Outcomes are excellent after decompression of neural elements for osteochondromas in the spinal canal. Marcove and Huvos20 reported that in contrast to malignant tumors of the ribs, costal osteochondromas less than 4 cm in diameter may be treated by local resection, even if incomplete, without recurrence. Sener et al.18 described a case of subtotal resection of a large solitary costal osteochondroma in which the remnant bulky mass passed through the neural foramen requiring another surgical resection within 3 years. Recurrence of a costal osteochondroma, however, has not been reported. This may reflect the very low prevalence of costal osteochondromas that are symptomatic and managed surgically. The residual cartilage cap from a costal osteochondroma would be expected to form exostoses in a similar manner to recurrent osteochondromas arising from other bones. Most osteochondromas are diagnosed in younger patients whose bones are still growing, so these lesions are unlikely to recur once a patient reaches skeletal maturity.
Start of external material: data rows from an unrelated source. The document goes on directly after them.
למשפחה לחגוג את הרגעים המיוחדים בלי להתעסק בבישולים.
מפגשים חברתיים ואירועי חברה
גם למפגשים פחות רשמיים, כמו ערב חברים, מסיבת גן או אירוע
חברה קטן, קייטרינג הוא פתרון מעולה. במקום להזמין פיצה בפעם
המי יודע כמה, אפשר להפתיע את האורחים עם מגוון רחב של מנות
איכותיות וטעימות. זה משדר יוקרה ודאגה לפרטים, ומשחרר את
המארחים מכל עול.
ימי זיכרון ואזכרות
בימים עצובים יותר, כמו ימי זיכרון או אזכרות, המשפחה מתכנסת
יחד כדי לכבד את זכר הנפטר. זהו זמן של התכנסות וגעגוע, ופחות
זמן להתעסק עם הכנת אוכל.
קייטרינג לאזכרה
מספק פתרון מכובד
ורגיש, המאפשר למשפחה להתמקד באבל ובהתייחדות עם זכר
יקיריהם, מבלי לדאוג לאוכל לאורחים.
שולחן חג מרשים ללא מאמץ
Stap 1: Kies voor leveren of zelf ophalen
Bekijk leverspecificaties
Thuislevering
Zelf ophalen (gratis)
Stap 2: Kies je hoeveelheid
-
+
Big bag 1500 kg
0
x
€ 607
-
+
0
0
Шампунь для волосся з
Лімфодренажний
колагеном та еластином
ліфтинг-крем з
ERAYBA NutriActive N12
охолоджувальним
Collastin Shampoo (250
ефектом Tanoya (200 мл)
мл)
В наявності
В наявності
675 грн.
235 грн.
Though isolated cases of late spinal cord compression in elderly patients have been reported, there is histological evidence that aged osteochondromas have diminished potential for endochondral ossification.4 In most elderly patients, osteochondromas remain asymptomatic until degenerative changes develop in the vertebral column and progressive spinal cord compression ensues.4
Conclusions
A costal osteochondroma invading through the neural foramen is a rare cause of spinal cord compression. Costotransversectomy provides an excellent approach for accessing the rib head, neural foramen, pedicle, and anterolateral spinal canal. The goal of surgery is to decompress the spinal canal and resect the cartilaginous portions of the osteochondroma. The risk of recurrence is low, and a subtotal resection may yield excellent results and obviate spinal destabilization and the need for fusion.
Acknowledgments
We thank Kristin Kraus, MSc, for editorial assistance with this paper.